小学生を中心としたプログラミング教育ポータル(https://miraino-manabi.mext.go.jp/content/376)
また、個人的に注目しているのは任天堂からリリースされた『ナビつき! つくってわかる はじめてゲームプログラミング』ですね。
学びの中では「ゲームを制作する際のレベルデザインもわかる」仕組みとなっていて、これ自体がレベルデザインとして秀逸なものとなっています。
STEAM教育の未来
テスラのCEOであるイーロン・マスク氏はドバイの「ワールド・ガバメント・サミット」にて「これからは、人間がロボットに勝る仕事はますます少なくなる」という旨をベーシックインカムの必要性の観点から語っていました。

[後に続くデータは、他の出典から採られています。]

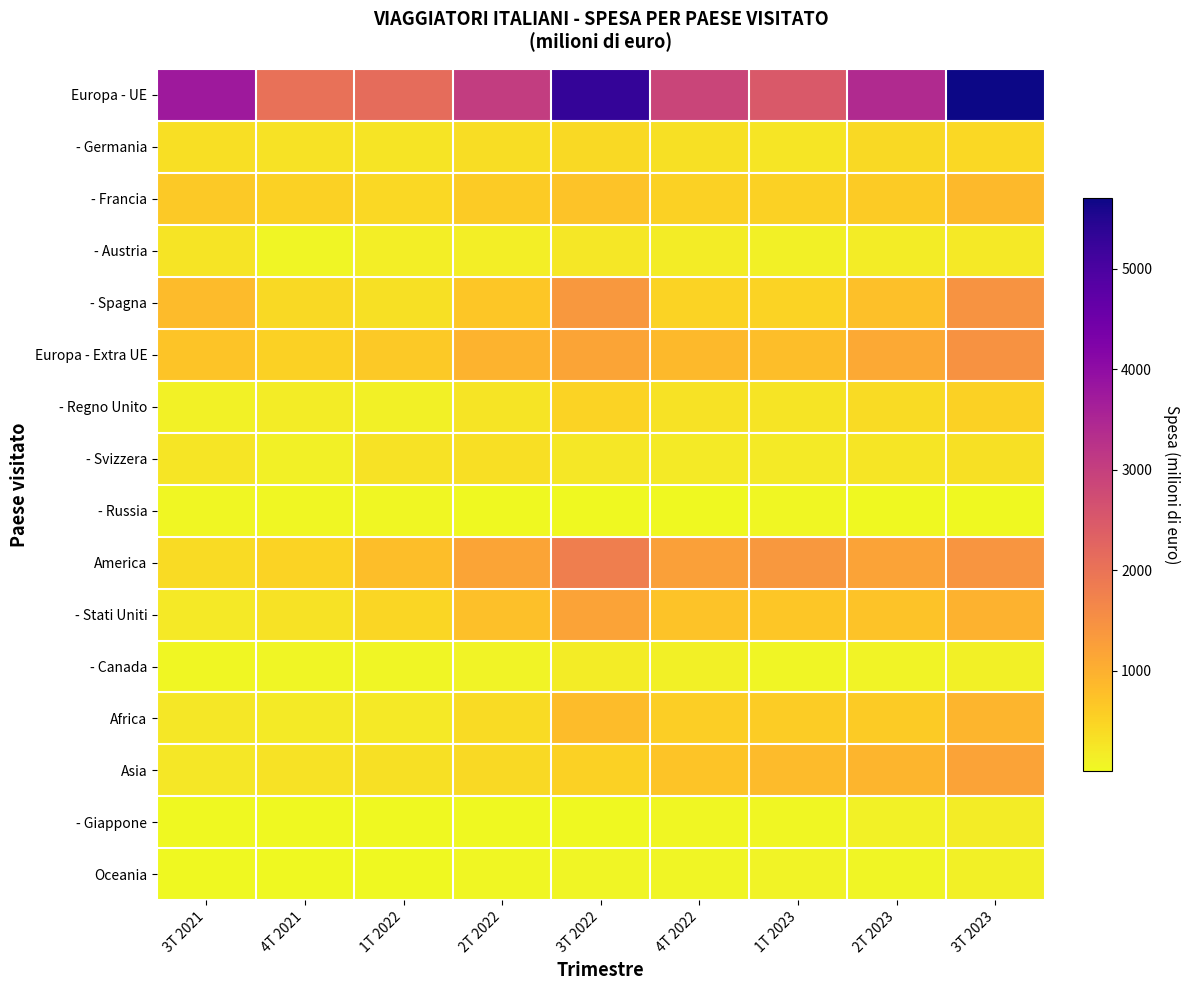

Between 1T 2023 and 3T 2021, which is larger?

3T 2021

これは同時に、「人間をロボットに置き換えられない分野の仕事・技術」を伸ばしていく必要性もあるのでは?と私は思います。この文脈においてはSTEAM教育の、特に「A(Art)」が重要となるでしょう。
まとめ
STEAM教育については、日本は他国から出遅れてしまっていることもあり、個人レベルでSTEAM教育について考えていく必要があります。
前述した「めがね橋LOGIC」のようなSTEAM教育を行っている機関などに通うことなどで、今からでも取り組めることもありますので、ぜひ出来ることをやってみてください。